Should your husband know about your time before he met you? Maybe. That is ultimately up to the two of you. Should he have the right to pass judgment on those decisions? No. Absolutely not. The message Miller is sending here is, ultimately, a dangerous one – that your future husband has the right to retroactively pass judgment on decisions you made years before he met you, and that you must repent of those decisions to him, no matter how you personally feel about them. There is only way for a woman with a sexual past to behave: be remorseful, and then get a “born again” virginity, basically. There is no middle ground for a woman who is okay with her past, understands her own sexuality, and does not feel remorse for those decisions she made years before she met her husband and doesn’t feel that she should.
Miller’s next few points reinforce this idea:
2. Make him work for it. When a guy is made to fight for a girl, he esteems her much more highly. She becomes more attractive in his eyes, and for that matter becomes more attractive to other men too.
3. Weed them out. Guys who are just looking for a hook up need to hit the road…. There are fewer girls with the strength to not have one night stands, and those girls become much, much more attractive to men. Those are the girls who present a challenge, and who are esteemed more highly. These are the girls guys recognize as the kind of woman they want to partner with in raising a family.
As if it wasn’t clear enough: Slutty sluts aren’t marriage material. If you have a sexual history, you aren't yet the type of woman who can be a mommy.
That’s news to me.
What is all this about “presenting a challenge” to the guy? Essentially, what this appears to be saying to me is that guys should have to work to get your sweet, sweet loving. Which is okay. But it still puts the focus on sex, as though a woman's purity or lack thereof is the most important qualification in a relationship. Newsflash: You can be a girl who wants to have sex AND be the type of woman he can take home to mom, whatever the hell that means. Girls who have sex before marriage are not undesirable in other parts of their personalities – they can be and are perfectly wonderful people and it is possible (indeed, quite likely) for a woman to NOT present a challenge to the guy and for him to STILL want to marry her. AMAZING.

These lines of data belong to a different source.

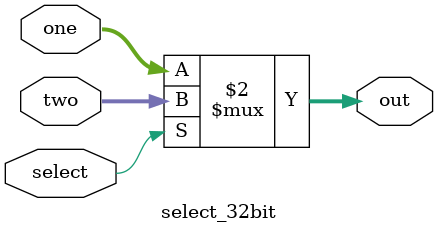
<source format=v>
`timescale 1ns / 1ps
module select_32bit(select, one, two, out);
	input [31:0] one, two;
	input select;
	output [31:0] out;
	
	assign out = (select == 1'b0 ? one : two);

endmodule

</source>
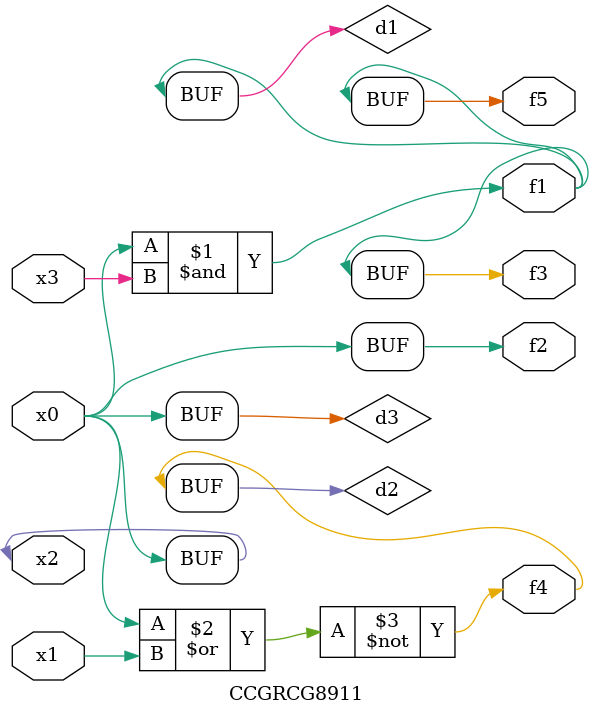
<source format=v>
module CCGRCG8911(
	input x0, x1, x2, x3,
	output f1, f2, f3, f4, f5
);

	wire d1, d2, d3;

	and (d1, x2, x3);
	nor (d2, x0, x1);
	buf (d3, x0, x2);
	assign f1 = d1;
	assign f2 = d3;
	assign f3 = d1;
	assign f4 = d2;
	assign f5 = d1;
endmodule

</source>
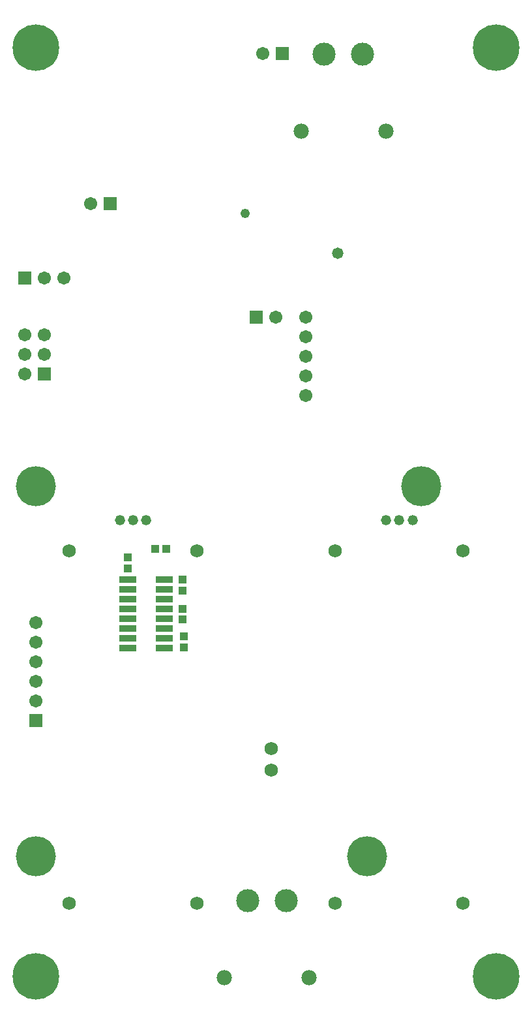
<source format=gbs>
G04*
G04 #@! TF.GenerationSoftware,Altium Limited,Altium Designer,18.0.12 (696)*
G04*
G04 Layer_Color=16711935*
%FSLAX25Y25*%
%MOIN*%
G70*
G01*
G75*
%ADD20R,0.04343X0.03950*%
%ADD22R,0.03950X0.04343*%
%ADD49R,0.06706X0.06706*%
%ADD50C,0.06706*%
%ADD51R,0.06706X0.06706*%
%ADD52C,0.20500*%
%ADD53C,0.06800*%
%ADD54C,0.11800*%
%ADD55C,0.07800*%
%ADD57C,0.05200*%
%ADD58C,0.23800*%
%ADD59C,0.05800*%
%ADD60C,0.04800*%
%ADD109R,0.08900X0.03200*%
D20*
X67000Y227226D02*
D03*
Y232737D02*
D03*
X95149Y221419D02*
D03*
Y215907D02*
D03*
Y206437D02*
D03*
Y200926D02*
D03*
X95728Y192419D02*
D03*
Y186907D02*
D03*
D22*
X81244Y236982D02*
D03*
X86756D02*
D03*
D49*
X14500Y375500D02*
D03*
X58000Y413500D02*
D03*
X132760Y355500D02*
D03*
X146000Y490000D02*
D03*
D50*
X24500Y375500D02*
D03*
X34500D02*
D03*
X14389Y326500D02*
D03*
X24389Y336500D02*
D03*
X14389D02*
D03*
X24389Y346500D02*
D03*
X14389D02*
D03*
X48000Y413500D02*
D03*
X142760Y355500D02*
D03*
X20140Y159488D02*
D03*
Y169488D02*
D03*
Y179488D02*
D03*
Y189488D02*
D03*
Y199488D02*
D03*
X136000Y490000D02*
D03*
X158000Y315500D02*
D03*
Y325500D02*
D03*
Y335500D02*
D03*
Y345500D02*
D03*
Y355500D02*
D03*
D51*
X24389Y326500D02*
D03*
X20140Y149488D02*
D03*
D52*
X189431Y80000D02*
D03*
X216990Y268976D02*
D03*
X20140D02*
D03*
Y80000D02*
D03*
D53*
X140500Y124000D02*
D03*
Y135000D02*
D03*
X37000Y236000D02*
D03*
Y56197D02*
D03*
X102394Y236000D02*
D03*
Y56197D02*
D03*
X238500D02*
D03*
Y236000D02*
D03*
X173106Y56197D02*
D03*
Y236000D02*
D03*
D54*
X128315Y57500D02*
D03*
X148000D02*
D03*
X167504Y489870D02*
D03*
X187189D02*
D03*
D55*
X116504Y18130D02*
D03*
X159811D02*
D03*
X155693Y450500D02*
D03*
X199000D02*
D03*
D57*
X63000Y251697D02*
D03*
X69697D02*
D03*
X76500D02*
D03*
X212606D02*
D03*
X205803D02*
D03*
X199106D02*
D03*
D58*
X20140Y493000D02*
D03*
Y18762D02*
D03*
X255451D02*
D03*
Y493000D02*
D03*
D59*
X247000D02*
D03*
X255451Y484500D02*
D03*
X264000Y493000D02*
D03*
X255500Y501500D02*
D03*
X174500Y388000D02*
D03*
X20140Y502000D02*
D03*
X29140Y493000D02*
D03*
X11140D02*
D03*
X20140Y484000D02*
D03*
Y27762D02*
D03*
X29140Y18762D02*
D03*
X11140D02*
D03*
X20140Y9762D02*
D03*
X255451Y27762D02*
D03*
X264451Y18762D02*
D03*
X246451D02*
D03*
X255451Y9762D02*
D03*
D60*
X127000Y408500D02*
D03*
D109*
X85900Y221482D02*
D03*
Y216482D02*
D03*
Y211482D02*
D03*
Y206482D02*
D03*
Y201482D02*
D03*
Y196482D02*
D03*
Y191482D02*
D03*
Y186482D02*
D03*
X67000D02*
D03*
Y191482D02*
D03*
Y196482D02*
D03*
Y201482D02*
D03*
Y206482D02*
D03*
Y211482D02*
D03*
Y216482D02*
D03*
Y221482D02*
D03*
M02*

</source>
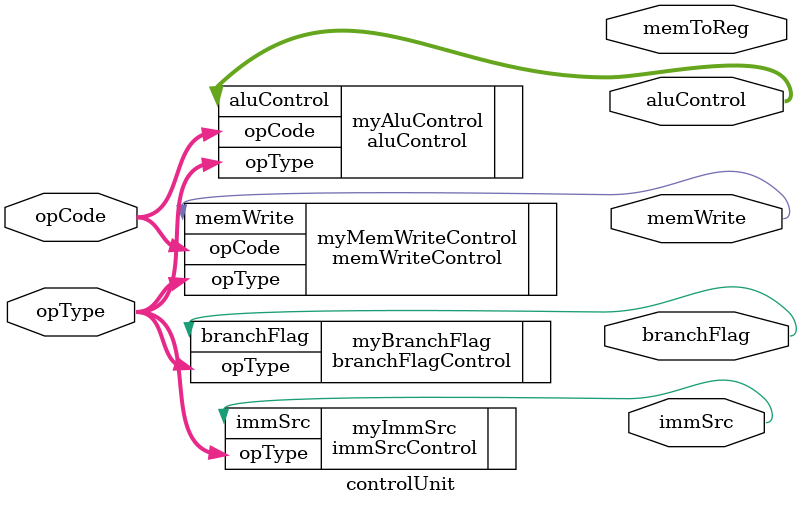
<source format=sv>
module controlUnit(input [1:0] opType, input [3:0] opCode, output immSrc,branchFlag,memWrite,memToReg, output [3:0] aluControl);

 //immSrc : es inmediato en alu
 //brachFlag: es branch
 //aluControl: operacion en alu
 //memWrite: operacion escribe en memoria
 //memToReg: de memoria a registro
 
 
	immSrcControl myImmSrc(.opType(opType),.immSrc(immSrc));
	branchFlagControl myBranchFlag (.opType(opType),.branchFlag(branchFlag));
	aluControl myAluControl(.opType(opType),.opCode(opCode),.aluControl(aluControl));
	memWriteControl myMemWriteControl(.opType(opType),.opCode(opCode),.memWrite(memWrite));
endmodule 
</source>
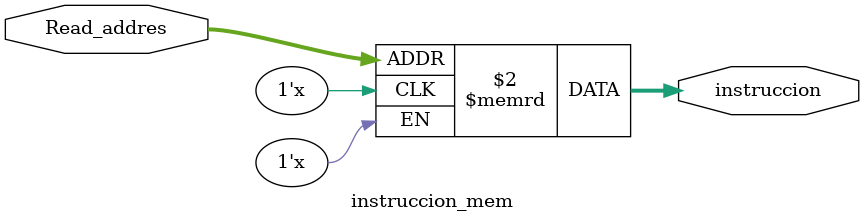
<source format=v>
module instruccion_mem(
    input [31:0] Read_addres,
    output reg [31:0] instruccion
);

reg [31:0] memoria [0:31];

always @(Read_addres) begin
    instruccion = memoria[Read_addres];
end

endmodule
</source>
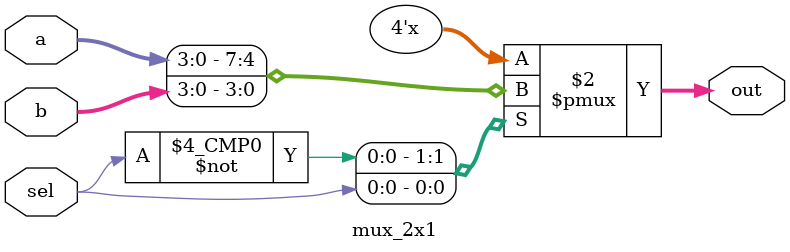
<source format=v>

module mux_2x1(input [3:0]a,b,input sel,output reg [3:0] out);

always@( a or b or sel)
case(sel)
 0 :  out = a;
 1 :  out = b;
 endcase

endmodule

</source>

People are complex creatures who defy categorization. You can be both the hook up girl AND the girl he wants to marry. You can be sexing it up every night and still meet his mom. The ideas of “not presenting a challenge” (read: being easy) and being the type of girl you can bring home to mom are not mutually exclusive.

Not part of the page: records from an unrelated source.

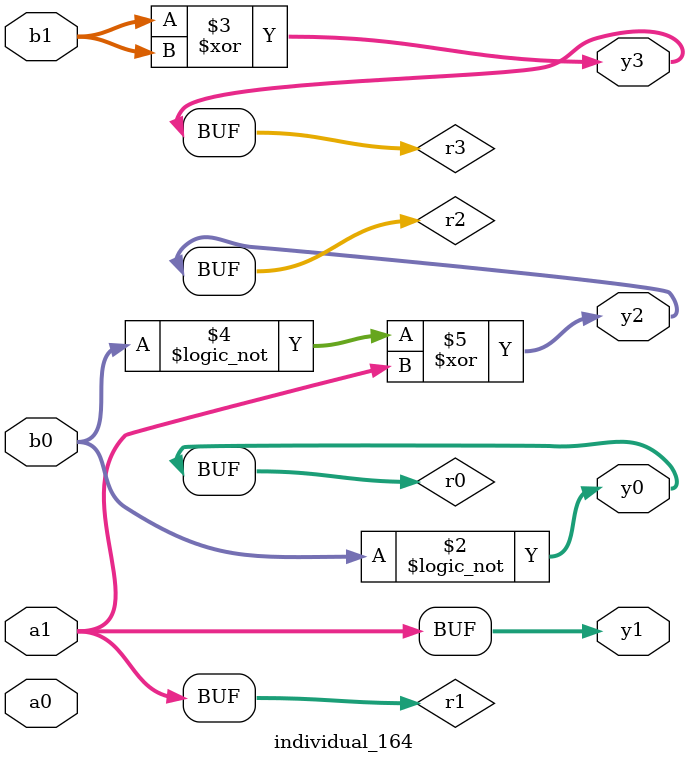
<source format=sv>
module individual_164(input logic [15:0] a1, input logic [15:0] a0, input logic [15:0] b1, input logic [15:0] b0, output logic [15:0] y3, output logic [15:0] y2, output logic [15:0] y1, output logic [15:0] y0);
logic [15:0] r0, r1, r2, r3; 
 always@(*) begin 
	 r0 = a0; r1 = a1; r2 = b0; r3 = b1; 
 	 r0 = ! r2 ;
 	 r3  ^=  r3 ;
 	 r2 = ! r2 ;
 	 r2  ^=  a1 ;
 	 y3 = r3; y2 = r2; y1 = r1; y0 = r0; 
end
endmodule
</source>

Miller and much of the church operates as though these concepts are impossible to hold at the same time. And that’s a problem, based on the very fact that you are very likely not to marry a virgin, and you’re probably not going to marry the first man you sleep with. It’s just reality.

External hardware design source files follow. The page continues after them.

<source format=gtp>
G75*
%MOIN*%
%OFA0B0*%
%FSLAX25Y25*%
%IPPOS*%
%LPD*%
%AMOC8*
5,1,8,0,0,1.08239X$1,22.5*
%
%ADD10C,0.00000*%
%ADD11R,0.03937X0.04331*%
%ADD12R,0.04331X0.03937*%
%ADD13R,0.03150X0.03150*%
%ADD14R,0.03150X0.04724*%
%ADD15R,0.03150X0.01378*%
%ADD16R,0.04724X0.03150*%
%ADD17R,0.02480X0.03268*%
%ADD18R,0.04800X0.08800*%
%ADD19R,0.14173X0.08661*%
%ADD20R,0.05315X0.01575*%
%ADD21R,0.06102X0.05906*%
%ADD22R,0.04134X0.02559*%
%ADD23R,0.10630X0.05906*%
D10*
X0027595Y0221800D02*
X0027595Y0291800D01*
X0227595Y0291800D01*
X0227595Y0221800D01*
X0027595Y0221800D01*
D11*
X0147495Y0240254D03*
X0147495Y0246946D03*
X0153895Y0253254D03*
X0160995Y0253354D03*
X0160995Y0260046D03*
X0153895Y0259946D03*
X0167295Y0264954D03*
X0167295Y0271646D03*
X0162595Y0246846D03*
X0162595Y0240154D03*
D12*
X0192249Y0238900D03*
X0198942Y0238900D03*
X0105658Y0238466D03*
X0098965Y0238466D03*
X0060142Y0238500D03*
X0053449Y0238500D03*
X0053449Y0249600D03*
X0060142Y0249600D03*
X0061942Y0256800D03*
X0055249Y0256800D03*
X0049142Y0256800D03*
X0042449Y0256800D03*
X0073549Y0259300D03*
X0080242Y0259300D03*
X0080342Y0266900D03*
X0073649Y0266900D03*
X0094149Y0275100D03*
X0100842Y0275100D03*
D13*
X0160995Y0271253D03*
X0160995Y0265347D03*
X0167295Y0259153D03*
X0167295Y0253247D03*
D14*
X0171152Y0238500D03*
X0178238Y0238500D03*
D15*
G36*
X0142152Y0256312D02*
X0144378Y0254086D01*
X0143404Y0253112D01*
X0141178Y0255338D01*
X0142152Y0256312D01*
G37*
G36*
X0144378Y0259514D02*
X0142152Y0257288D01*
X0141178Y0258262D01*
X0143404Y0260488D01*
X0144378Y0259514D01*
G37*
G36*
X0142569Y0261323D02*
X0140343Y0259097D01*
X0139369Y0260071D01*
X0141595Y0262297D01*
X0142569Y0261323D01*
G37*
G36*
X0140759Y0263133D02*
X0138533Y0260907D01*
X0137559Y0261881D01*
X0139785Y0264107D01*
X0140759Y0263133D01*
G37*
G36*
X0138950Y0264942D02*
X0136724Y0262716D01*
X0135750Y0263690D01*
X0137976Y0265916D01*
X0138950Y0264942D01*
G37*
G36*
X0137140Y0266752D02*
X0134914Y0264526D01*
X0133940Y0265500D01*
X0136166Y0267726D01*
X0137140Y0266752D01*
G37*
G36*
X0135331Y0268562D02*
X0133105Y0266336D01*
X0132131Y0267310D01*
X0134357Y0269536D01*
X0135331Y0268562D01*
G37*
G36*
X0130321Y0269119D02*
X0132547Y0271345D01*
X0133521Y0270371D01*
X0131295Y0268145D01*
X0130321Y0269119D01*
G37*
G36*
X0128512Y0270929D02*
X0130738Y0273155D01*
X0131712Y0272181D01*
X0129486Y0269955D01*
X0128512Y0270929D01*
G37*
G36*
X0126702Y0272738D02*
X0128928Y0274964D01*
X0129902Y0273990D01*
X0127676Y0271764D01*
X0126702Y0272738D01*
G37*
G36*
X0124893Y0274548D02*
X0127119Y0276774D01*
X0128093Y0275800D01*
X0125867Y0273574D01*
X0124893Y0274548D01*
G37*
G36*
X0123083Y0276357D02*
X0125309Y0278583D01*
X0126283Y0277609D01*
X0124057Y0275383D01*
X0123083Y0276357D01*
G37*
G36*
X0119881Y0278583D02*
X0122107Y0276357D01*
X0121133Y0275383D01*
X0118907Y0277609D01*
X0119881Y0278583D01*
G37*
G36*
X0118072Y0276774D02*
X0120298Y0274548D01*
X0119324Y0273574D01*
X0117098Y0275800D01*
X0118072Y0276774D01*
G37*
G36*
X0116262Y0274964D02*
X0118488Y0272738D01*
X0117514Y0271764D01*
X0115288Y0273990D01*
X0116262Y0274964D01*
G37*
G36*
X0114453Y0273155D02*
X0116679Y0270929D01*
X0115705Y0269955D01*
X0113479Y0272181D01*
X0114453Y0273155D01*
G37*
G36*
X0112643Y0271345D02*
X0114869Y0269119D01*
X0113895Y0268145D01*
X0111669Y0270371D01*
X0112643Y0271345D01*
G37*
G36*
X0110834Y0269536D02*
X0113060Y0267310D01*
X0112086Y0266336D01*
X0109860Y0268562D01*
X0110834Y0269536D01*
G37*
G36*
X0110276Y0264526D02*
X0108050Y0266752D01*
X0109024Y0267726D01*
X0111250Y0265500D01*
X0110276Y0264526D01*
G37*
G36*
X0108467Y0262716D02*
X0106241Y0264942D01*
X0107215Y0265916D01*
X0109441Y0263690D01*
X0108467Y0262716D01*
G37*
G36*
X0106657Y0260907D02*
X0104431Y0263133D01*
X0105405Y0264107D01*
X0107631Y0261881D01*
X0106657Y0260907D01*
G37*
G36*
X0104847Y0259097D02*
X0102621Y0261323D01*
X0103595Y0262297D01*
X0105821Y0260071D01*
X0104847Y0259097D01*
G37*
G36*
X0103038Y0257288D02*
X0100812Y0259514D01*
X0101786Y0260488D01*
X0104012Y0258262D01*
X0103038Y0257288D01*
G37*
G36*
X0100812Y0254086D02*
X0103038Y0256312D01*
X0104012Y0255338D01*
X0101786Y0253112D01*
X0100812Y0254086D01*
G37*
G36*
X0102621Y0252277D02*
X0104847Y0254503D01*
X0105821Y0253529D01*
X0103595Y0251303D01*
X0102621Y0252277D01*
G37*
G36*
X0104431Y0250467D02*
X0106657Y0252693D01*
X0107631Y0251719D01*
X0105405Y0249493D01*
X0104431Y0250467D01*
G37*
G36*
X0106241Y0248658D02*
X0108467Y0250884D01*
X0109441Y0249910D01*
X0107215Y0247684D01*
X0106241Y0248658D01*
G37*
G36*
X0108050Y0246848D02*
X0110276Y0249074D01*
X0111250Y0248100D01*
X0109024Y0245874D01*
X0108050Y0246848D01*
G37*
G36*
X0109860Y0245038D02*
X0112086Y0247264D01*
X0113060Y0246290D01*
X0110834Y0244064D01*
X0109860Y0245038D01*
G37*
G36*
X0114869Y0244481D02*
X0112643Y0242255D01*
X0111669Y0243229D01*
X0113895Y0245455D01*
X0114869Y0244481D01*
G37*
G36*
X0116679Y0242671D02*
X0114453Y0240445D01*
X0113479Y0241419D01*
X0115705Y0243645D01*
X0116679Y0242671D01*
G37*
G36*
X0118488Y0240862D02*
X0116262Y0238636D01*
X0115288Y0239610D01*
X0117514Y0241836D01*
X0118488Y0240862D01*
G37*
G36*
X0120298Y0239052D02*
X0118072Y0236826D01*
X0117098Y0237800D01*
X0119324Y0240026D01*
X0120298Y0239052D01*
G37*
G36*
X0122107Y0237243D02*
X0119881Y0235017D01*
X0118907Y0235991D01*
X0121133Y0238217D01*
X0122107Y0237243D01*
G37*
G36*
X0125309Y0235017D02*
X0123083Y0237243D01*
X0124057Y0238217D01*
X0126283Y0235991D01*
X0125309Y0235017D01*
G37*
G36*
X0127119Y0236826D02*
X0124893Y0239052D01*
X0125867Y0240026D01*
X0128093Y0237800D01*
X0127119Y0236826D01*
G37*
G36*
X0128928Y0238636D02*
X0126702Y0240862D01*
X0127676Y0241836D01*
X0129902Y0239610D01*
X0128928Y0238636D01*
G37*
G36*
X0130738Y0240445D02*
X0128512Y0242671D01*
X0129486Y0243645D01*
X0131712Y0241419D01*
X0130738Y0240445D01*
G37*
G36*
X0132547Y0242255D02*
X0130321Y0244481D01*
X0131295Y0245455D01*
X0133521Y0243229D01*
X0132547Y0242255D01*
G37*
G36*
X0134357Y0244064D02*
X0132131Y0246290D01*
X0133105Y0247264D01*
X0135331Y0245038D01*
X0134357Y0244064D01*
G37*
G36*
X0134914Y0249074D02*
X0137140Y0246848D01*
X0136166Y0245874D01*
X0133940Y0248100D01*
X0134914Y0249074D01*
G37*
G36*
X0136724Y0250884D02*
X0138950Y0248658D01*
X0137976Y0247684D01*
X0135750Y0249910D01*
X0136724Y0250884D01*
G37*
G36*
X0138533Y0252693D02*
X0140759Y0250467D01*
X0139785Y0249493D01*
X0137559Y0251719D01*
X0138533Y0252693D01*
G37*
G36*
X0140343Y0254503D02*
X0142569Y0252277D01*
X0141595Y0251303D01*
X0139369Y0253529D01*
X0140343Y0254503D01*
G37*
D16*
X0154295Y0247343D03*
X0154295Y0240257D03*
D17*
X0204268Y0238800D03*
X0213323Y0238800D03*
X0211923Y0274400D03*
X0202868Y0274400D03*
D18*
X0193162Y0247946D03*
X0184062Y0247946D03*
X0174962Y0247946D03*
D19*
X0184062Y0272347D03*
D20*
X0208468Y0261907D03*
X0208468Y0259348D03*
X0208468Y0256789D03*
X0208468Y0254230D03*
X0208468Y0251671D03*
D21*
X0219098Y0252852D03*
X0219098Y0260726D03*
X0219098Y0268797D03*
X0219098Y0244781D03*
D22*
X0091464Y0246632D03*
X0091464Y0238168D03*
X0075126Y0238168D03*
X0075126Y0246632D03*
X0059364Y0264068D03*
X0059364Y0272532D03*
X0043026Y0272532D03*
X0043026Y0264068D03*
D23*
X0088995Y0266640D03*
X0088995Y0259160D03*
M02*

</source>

There is a lot more to cover and it will get a lot more in-depth in the coming days as we get into Donald Miller’s victim blaming double standards, and his focus on the girl’s “slutty” past. But I’d like to leave you with this sentiment – if you take only one thing from today’s blog entry:
You are worth much, much more than your unbroken hymen. Your partner has no right to judge you if you have sex before marriage, especially if it’s years before he even met you. If he does not respect you as a person, regardless of your experience or lack thereof, then he is an asshole and you should run far far away. Respect is not earned. Respect is something you deserve as a human being. Trust is earned. There’s a big, big difference.